Dieu est à la fois infiniment juste et infiniment miséricordieux. Chaque fois que, pour bien comprendre l’une de ces perfections, nous fermons les yeux sur l’autre, nous commettons une grave erreur. Notre Seigneur Jésus-Christ a donné, au cours de sa vie terrestre, d’admirables preuves de sa douceur et de sa sévérité. Ne prétendons pas « corriger » la personnalité de Notre Seigneur selon la petitesse de notre vision, et fermer les yeux sur sa douceur pour mieux nous édifier avec la justice du Sauveur ; ou, au contraire, faire abstraction de sa justice pour mieux comprendre son infinie compassion envers les pécheurs. Notre Seigneur s’est montré parfait et adorable tant lorsqu’il accueillait avec un pardon d’une douceur ineffable Marie-Madeleine, que lorsqu’il réprimandait avec des paroles violentes les pharisiens. N’arrachons aucune de ces pages du Saint Évangile.
Sachons comprendre et adorer les perfections de Notre Seigneur telles qu’elles se révèlent dans l’un et l’autre épisode. Et comprenons enfin que l’imitation de Notre Seigneur Jésus-Christ par nous ne sera parfaite que le jour où nous saurons non seulement pardonner, consoler et caresser, mais aussi le jour où nous saurons flageller, dénoncer et foudroyer comme Notre Seigneur.
Beaucoup de catholiques considèrent que les épisodes de l’Évangile où apparaît la sainte fureur du Messie contre l’ignominie et la perfidie des pharisiens sont indignes d’être imités. C’est du moins ce que l’on peut déduire de la manière dont ils considèrent l’apostolat. Ils parlent toujours de douceur et cherchent toujours à imiter cette vertu de Notre Seigneur. Que Dieu les bénisse pour cela. Mais pourquoi ne cherchent-ils pas à imiter les autres vertus de Notre Seigneur ?
Très souvent, lorsqu’on propose, en matière d’apostolat, un acte d’énergie quelconque, la réponse invariable est qu’il faut procéder avec beaucoup de douceur « afin de ne pas éloigner davantage ceux qui se sont égarés ».
Peut-on soutenir que les actes d’énergie ont toujours pour effet invariable « d’éloigner davantage ceux qui se sont égarés » ? Peut-on soutenir que Notre Seigneur, lorsqu’il a adressé ses invectives enflammées aux pharisiens, l’a fait dans l’intention « d’éloigner encore plus ces égarés » ? Ou bien faudrait-il supposer que Notre Seigneur ne savait pas ou ne se souciait pas de l’effet « catastrophique » que ses paroles auraient sur les pharisiens ? Qui oserait admettre un tel blasphème contre la Sagesse incarnée qu’était Notre Seigneur ?
Dieu nous préserve de préconiser l’usage de l’énergie et des procédés violents comme seul remède pour les âmes.
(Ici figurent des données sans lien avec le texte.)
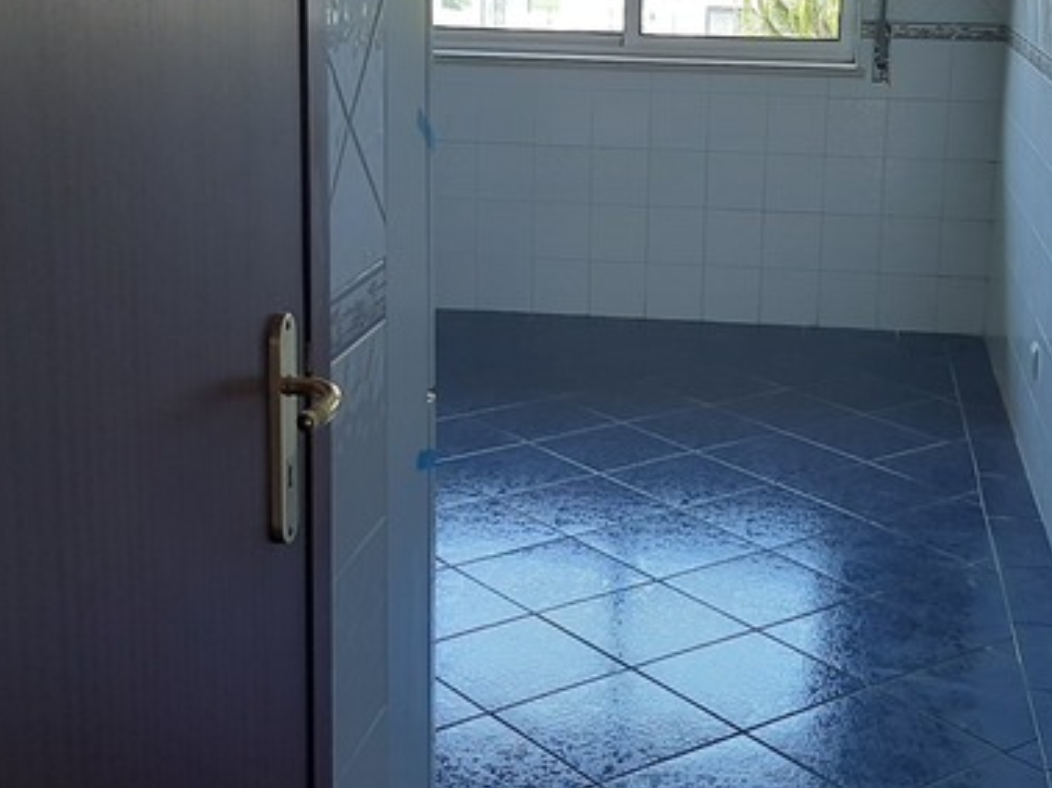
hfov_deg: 33.6
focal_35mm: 57
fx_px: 1732
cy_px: 258
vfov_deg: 25.5
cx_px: 650
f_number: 1.7
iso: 64
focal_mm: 3.93
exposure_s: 1/100
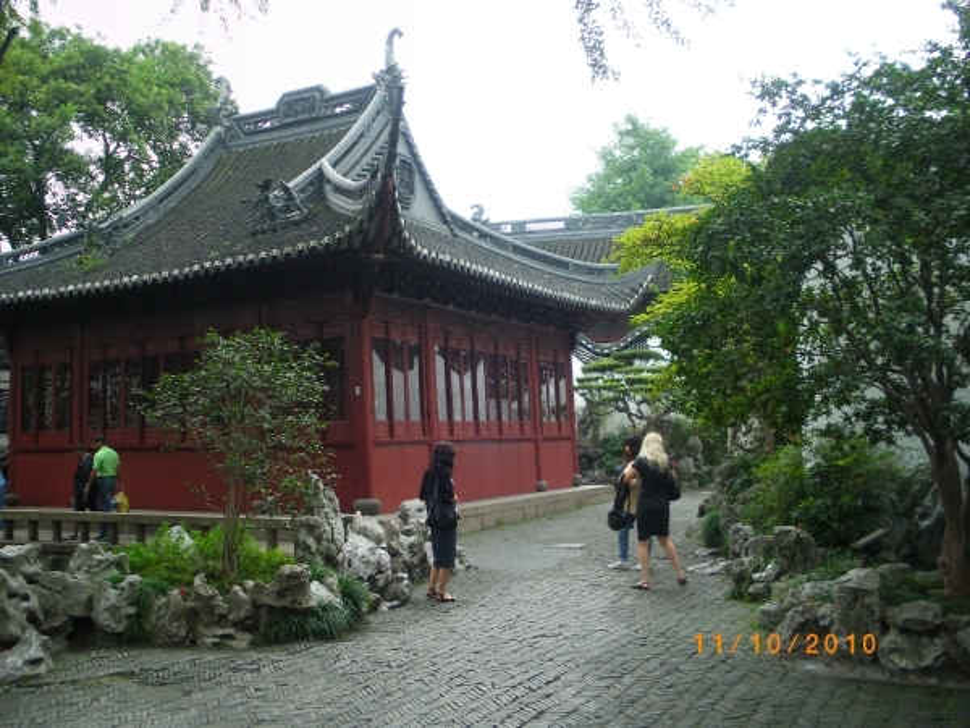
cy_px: 364
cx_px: 485
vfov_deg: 39.7
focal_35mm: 36
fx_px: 1009
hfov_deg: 51.4
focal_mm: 6.3
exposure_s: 1/50
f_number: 3.5
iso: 160
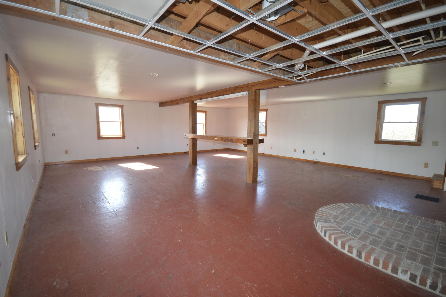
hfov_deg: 100.4
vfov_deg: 77.2
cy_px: 148
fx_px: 186
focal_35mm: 15
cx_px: 223
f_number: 4.5
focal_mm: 10
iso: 400
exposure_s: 1/80
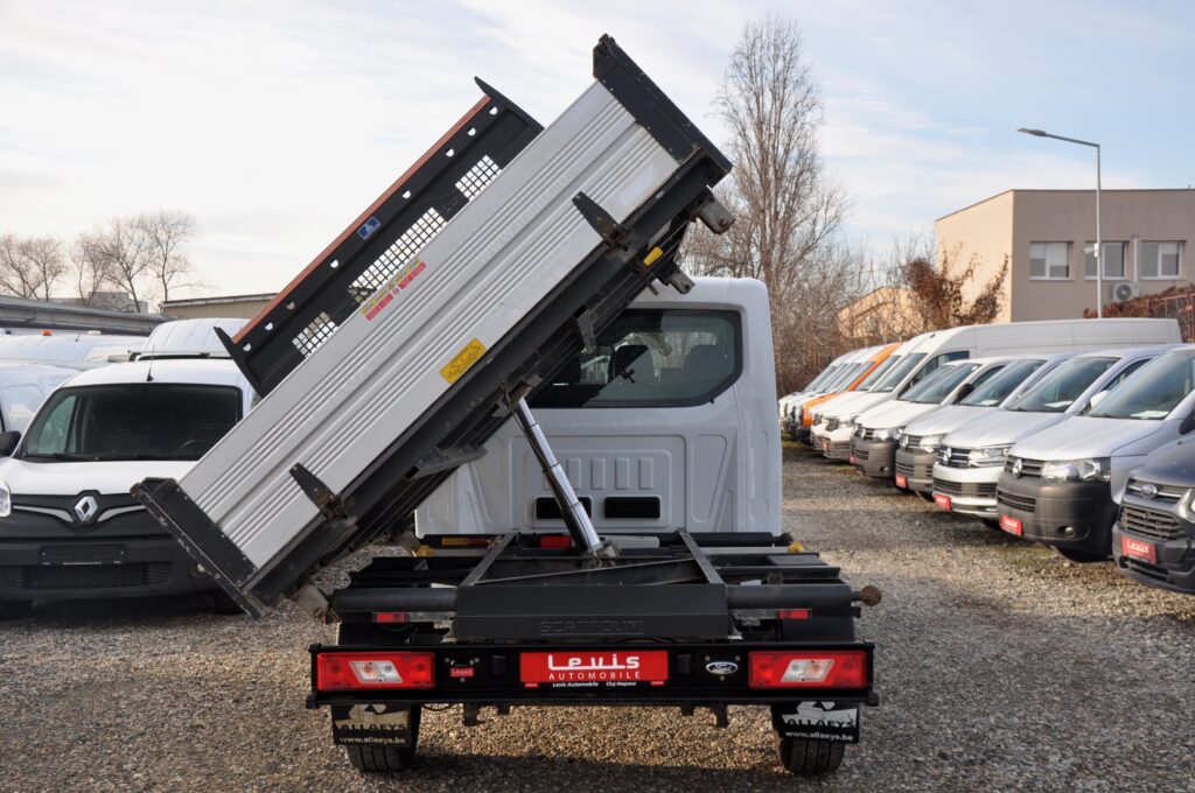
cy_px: 396
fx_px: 1392
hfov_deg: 46.5
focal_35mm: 42
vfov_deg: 31.8
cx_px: 598
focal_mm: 28
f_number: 7.1
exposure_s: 1/200
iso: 500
Que Dieu nous préserve également, cependant, de proscrire ces remèdes héroïques de nos processus d’apostolat. Il y a des circonstances où il faut être doux et des circonstances où il faut être saintement violent. Être doux lorsque les circonstances exigent de la violence, ou être violent lorsque les circonstances exigent de la douceur, c’est toujours un grave mal.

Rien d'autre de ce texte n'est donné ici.